My last blog post was on running consul in Docker Swarm. The reason I wanted to that is because I want to run Elasticsearch in swarm so that I can use swarm service discovery to enable other containers to use Elasticsearch. However, I’ve been having a hard time getting that up and running because of various issues and limitations in both Elasticsearch and Docker. While consul is nice, it feels kind of wrong to have two bits of infrastructure doing service discovery. Thanks to Christian Kniep’s article, I know it can be done that way.
However, I actually managed to do it without consul eventually. Since it is completely non trivial to do this, I decided to write up the process for this as well.
Assuming you have your swarm up and running, this is how you do it:
docker network create es -d overlay docker service create --name esm1 --network es \ -p 9201:9200 -p 9301:9301 \ elasticsearch -Des.network.publish_host=_eth0_ \ -Des.discovery.zen.ping.unicast.hosts=esm1:9301 \ -Des.discovery.zen.minimum_master_nodes=2 \ -Des.transport.tcp.port=9301 docker service create --name esm2 --network es \ -p 9202:9200 -p 9302:9302 \ elasticsearch -Des.network.publish_host=_eth0_ \ -Des.discovery.zen.ping.unicast.hosts=esm1:9301 \ -Des.discovery.zen.minimum_master_nodes=2 \ -Des.transport.tcp.port=9302 docker service create --name esm3 --network es \ -p 9203:9200 -p 9303:9303 \ elasticsearch -Des.network.publish_host=_eth0_ \ -Des.discovery.zen.ping.unicast.hosts=esm1:9301,esm2:9302 \ -Des.discovery.zen.minimum_master_nodes=2 \ -Des.transport.tcp.port=9303
There is a lot of stuff going on here. So, lets look at the approach in a bit more detail. First, we want to be able to talk to the cluster using the swarm registered name rather than an ip address. Secondly, there needs to be a way for each of the cluster nodes to talk to any of the other nodes. The key problem with both elasticsearch and consul is that we have no way to know up front what the ip addresses are going to be of swarm containers. Furthermore, Docker swarm does not currently support host networking so we cannot use the external ip’s of the docker hosts either.
With Consul we fired up two clusters that used each other and via its gossip protocol, all nodes eventually find each other’s ip addresses. Unfortunately, the same strategy does not work for Elasticsearch. There are several issues that make this hard:
The main problem with running elasticsearch is that similar to other clustered software it needs to know the where some of the other nodes in the cluster are. This means we have need a way of addressing the individual Elasticsearch containers in the swarm. We can do this using the ip address that Docker assigns to the containers, which we can’t know until the container is running. Alternatively, we can use the container DNS entry in the swarm, which we also can’t know until the container is running because it includes the container id. This is the root cause of the chicken egg problem we face when bootstrapping the Elasticsearch cluster on top of Swarm: we have no way of configuring it with the right list of nodes to talk to.

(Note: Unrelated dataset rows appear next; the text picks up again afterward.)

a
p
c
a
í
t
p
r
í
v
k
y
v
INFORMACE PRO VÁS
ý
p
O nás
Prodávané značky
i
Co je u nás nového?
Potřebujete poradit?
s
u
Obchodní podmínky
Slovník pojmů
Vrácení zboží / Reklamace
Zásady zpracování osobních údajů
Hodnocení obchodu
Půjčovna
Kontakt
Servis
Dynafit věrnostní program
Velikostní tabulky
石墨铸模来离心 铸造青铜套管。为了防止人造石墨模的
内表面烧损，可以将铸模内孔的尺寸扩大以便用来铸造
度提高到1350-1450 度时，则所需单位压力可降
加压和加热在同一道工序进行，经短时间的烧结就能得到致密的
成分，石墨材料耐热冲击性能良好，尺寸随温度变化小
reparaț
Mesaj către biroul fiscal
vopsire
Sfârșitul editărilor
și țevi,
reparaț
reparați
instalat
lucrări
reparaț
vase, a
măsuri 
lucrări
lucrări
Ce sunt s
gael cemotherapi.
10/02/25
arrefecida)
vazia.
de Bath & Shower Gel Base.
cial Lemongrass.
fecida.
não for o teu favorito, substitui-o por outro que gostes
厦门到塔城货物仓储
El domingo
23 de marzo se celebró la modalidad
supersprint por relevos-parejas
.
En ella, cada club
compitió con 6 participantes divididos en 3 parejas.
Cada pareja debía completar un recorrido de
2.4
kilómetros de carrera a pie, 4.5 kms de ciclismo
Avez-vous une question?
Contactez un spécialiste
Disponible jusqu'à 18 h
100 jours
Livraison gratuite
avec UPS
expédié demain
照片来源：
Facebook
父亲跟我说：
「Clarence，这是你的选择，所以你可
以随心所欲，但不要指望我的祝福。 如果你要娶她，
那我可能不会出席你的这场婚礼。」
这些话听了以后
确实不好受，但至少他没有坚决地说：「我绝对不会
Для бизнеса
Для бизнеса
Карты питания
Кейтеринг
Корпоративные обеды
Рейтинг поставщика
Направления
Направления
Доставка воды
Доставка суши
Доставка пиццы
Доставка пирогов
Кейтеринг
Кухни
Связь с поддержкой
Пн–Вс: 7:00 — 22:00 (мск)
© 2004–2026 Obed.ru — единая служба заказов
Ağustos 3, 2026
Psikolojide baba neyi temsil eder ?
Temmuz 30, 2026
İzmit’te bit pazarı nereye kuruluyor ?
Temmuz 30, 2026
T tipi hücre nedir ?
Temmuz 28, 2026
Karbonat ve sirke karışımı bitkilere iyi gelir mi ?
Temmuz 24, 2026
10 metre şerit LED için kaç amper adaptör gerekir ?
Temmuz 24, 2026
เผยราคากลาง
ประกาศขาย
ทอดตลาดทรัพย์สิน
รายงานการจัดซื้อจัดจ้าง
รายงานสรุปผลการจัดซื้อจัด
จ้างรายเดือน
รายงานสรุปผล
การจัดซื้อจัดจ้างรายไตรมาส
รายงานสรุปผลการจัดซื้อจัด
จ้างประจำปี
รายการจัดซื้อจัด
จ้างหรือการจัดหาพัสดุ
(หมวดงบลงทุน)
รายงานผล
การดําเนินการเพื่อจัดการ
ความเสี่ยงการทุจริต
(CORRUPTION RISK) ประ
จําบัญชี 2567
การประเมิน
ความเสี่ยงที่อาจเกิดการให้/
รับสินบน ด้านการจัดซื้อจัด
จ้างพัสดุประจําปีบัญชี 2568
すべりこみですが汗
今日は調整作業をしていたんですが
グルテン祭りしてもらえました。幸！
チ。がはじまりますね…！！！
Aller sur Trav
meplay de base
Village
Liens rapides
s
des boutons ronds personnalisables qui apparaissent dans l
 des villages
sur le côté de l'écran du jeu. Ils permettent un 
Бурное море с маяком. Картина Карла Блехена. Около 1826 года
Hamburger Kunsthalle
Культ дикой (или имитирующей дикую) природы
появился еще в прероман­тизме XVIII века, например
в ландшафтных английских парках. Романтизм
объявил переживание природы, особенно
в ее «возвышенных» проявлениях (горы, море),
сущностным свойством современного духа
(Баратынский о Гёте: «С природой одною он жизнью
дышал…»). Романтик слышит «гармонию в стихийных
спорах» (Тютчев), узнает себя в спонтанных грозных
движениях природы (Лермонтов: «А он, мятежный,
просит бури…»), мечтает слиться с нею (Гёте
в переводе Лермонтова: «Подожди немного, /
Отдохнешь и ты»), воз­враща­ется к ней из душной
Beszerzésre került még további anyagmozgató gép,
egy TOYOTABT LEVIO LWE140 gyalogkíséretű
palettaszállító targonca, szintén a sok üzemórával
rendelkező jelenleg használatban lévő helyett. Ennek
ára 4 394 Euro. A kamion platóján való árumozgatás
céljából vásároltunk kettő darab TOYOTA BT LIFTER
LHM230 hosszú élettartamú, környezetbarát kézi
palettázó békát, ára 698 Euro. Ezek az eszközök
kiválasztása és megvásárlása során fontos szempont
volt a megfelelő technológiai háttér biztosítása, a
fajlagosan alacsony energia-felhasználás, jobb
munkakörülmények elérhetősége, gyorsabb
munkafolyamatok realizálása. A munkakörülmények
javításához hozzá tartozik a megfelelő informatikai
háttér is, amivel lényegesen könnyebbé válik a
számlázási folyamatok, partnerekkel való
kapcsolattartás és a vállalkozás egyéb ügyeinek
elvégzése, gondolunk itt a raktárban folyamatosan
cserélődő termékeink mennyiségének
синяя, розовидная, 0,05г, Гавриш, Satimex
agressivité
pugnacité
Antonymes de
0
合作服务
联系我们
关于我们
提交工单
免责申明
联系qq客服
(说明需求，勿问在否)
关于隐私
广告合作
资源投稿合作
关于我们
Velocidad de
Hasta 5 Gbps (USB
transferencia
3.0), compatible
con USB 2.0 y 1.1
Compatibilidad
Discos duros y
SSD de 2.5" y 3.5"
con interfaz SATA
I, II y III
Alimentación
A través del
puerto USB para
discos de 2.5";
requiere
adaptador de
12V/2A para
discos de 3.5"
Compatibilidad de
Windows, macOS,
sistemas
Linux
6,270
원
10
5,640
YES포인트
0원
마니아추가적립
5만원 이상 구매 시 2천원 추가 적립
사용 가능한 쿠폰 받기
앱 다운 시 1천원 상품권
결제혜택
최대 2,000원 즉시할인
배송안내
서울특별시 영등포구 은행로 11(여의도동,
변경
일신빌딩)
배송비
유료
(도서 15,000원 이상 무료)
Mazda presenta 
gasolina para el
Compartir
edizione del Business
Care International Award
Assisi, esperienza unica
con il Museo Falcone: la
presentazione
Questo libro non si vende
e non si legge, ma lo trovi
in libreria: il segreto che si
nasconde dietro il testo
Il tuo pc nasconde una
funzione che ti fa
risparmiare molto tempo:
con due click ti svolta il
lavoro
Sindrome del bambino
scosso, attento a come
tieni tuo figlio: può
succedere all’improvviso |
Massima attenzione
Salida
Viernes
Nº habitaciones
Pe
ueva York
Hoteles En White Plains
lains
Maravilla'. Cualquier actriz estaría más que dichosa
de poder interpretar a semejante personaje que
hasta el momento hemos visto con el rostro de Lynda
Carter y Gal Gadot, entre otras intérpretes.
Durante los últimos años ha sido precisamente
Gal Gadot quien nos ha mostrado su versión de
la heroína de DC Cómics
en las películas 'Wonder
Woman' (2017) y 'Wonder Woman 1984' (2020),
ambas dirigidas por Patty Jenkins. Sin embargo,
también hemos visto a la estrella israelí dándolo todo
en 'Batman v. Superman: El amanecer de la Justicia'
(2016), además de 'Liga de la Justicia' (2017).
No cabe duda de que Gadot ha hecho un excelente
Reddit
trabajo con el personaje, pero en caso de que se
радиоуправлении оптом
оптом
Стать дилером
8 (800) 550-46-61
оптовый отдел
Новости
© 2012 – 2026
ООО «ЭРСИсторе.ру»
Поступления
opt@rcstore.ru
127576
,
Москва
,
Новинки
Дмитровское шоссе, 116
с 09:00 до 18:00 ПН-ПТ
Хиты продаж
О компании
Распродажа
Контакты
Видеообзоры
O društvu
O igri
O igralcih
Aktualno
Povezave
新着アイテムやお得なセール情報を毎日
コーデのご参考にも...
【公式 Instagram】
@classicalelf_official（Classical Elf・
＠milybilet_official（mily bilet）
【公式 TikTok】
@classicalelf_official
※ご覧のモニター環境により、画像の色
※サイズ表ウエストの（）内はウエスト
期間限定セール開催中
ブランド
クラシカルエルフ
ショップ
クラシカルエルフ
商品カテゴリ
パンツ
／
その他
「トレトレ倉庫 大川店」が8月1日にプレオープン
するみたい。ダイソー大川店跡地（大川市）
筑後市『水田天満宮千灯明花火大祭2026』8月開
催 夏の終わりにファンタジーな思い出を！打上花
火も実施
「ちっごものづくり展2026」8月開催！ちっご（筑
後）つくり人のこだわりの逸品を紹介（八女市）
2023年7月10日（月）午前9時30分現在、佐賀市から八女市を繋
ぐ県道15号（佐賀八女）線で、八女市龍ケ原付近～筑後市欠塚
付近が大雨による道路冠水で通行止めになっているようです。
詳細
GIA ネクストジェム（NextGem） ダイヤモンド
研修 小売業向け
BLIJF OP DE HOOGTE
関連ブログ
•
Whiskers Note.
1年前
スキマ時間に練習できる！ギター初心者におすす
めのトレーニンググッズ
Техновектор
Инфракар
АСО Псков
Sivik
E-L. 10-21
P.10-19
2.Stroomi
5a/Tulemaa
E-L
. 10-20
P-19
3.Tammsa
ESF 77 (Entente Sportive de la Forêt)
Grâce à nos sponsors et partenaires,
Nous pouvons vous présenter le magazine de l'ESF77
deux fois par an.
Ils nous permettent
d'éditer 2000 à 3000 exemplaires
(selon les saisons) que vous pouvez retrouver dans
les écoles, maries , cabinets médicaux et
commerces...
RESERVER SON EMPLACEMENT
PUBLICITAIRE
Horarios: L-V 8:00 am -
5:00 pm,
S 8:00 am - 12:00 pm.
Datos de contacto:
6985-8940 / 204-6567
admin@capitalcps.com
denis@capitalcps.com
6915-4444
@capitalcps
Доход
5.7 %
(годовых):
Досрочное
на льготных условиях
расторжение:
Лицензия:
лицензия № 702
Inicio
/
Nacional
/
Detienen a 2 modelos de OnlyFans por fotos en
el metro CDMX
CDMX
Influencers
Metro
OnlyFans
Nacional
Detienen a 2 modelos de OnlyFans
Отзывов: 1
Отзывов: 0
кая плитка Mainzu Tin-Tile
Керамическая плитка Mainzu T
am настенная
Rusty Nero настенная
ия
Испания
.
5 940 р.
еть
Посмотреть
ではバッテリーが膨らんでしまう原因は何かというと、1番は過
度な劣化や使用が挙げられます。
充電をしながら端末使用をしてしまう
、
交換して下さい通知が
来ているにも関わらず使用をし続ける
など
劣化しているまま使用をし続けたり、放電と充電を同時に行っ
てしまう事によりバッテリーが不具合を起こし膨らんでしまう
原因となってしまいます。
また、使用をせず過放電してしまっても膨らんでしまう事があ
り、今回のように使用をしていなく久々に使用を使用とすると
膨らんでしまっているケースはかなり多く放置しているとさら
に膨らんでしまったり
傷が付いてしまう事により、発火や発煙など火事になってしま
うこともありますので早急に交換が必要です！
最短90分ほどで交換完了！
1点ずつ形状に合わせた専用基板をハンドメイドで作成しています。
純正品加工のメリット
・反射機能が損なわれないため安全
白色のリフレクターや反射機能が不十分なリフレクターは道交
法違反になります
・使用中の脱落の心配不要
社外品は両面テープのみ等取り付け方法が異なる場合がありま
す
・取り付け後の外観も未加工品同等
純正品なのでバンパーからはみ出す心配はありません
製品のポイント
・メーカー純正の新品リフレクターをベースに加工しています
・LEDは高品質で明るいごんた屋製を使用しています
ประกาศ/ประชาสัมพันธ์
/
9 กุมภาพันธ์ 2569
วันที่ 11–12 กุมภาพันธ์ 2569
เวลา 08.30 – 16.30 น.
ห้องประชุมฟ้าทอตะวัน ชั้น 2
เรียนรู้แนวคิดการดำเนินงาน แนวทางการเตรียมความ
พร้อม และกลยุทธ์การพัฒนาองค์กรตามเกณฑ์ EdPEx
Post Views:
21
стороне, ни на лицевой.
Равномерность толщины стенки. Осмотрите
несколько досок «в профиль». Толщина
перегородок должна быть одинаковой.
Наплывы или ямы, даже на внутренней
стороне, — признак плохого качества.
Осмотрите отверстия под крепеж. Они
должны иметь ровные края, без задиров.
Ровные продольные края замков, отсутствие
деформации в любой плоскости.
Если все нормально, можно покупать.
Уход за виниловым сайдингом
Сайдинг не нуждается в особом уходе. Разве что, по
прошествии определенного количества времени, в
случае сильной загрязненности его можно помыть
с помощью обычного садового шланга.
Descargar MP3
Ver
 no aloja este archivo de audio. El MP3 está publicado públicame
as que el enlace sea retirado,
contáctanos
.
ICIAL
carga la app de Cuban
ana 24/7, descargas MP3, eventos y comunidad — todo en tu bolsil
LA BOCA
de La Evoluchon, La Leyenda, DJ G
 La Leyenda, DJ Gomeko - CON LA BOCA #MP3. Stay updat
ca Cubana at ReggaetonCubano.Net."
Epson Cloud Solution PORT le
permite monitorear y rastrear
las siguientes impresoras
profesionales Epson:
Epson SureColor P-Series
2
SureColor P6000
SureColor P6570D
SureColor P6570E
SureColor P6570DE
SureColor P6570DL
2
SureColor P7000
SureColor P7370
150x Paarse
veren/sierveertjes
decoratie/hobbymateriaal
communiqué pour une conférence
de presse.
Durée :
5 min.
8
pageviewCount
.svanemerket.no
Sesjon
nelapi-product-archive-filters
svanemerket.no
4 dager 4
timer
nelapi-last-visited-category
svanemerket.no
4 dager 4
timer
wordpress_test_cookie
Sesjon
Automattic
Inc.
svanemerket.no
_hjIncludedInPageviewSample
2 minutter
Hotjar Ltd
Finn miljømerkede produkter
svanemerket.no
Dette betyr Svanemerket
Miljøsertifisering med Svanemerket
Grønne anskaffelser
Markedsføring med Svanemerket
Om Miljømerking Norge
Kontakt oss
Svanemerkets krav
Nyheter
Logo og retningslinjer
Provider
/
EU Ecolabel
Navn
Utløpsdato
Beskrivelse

Elasticsearch really does not like having to deal with round robin’ed service DNS entries for it’s internal nodes. You get a log full of errors since every time Elasticsearch pings a node, it ends up talking to a different node. This rules out what we did with consul earlier where we solved the problem by running two consul services (each with multiple nodes) that talk to each other using their swarm DNS name. Consul is smart enough to figure out the ip addresses of all the containers since it’s gossip protocol ensures that the information replicates to all the nodes. This does not work with Elasticsearch.
DNS entries of other Elasticsearch nodes that do not resolve when Elasticsearch starts start up, causes it to crash and exit. Swarm won’t create the DNS entry for a service until after it has started.
The solution to these problems is simple but ugly: an
Elasticsearch service can only have one node in Swarm.
Since we want multiple nodes in our Elasticsearch
cluster, we’ll need to run multiple services: one for
each Elasticsearch node. This is why in the example
above, we start three services, each with only 1 replica
(the default). Each of them binds on eth0 which
is where the Docker overlay network ends up. Finally,
Elasticsearch nodes rely on the ip address that nodes
advertise to talk to each other. So, the port that it
advertises needs to match the service port. It took me
some time to figure it out but simply doing a
-p 9301:9300 is not good enough: it really
needs to be
-p 9301:9301. Therefore each of
the Elasticsearch services is configured with a
different port. For the HTTP port we don’t need to do
this so we can simply map port 9200 to a different
external port. Finally, the services can only talk to
other services that already exist. So, what won’t work
on each of the services. Instead, the first service only
has itself to talk to. The second one can talk to the
first one, and the third one can talk to the first and
second one. This also means the services have to start
in the right order.
To be clear, I don’t think that this is a particularly good way of running Elasticsearch. Also, several of the problems I outlined are being worked on and I expect that future versions of Docker may make this a little easier.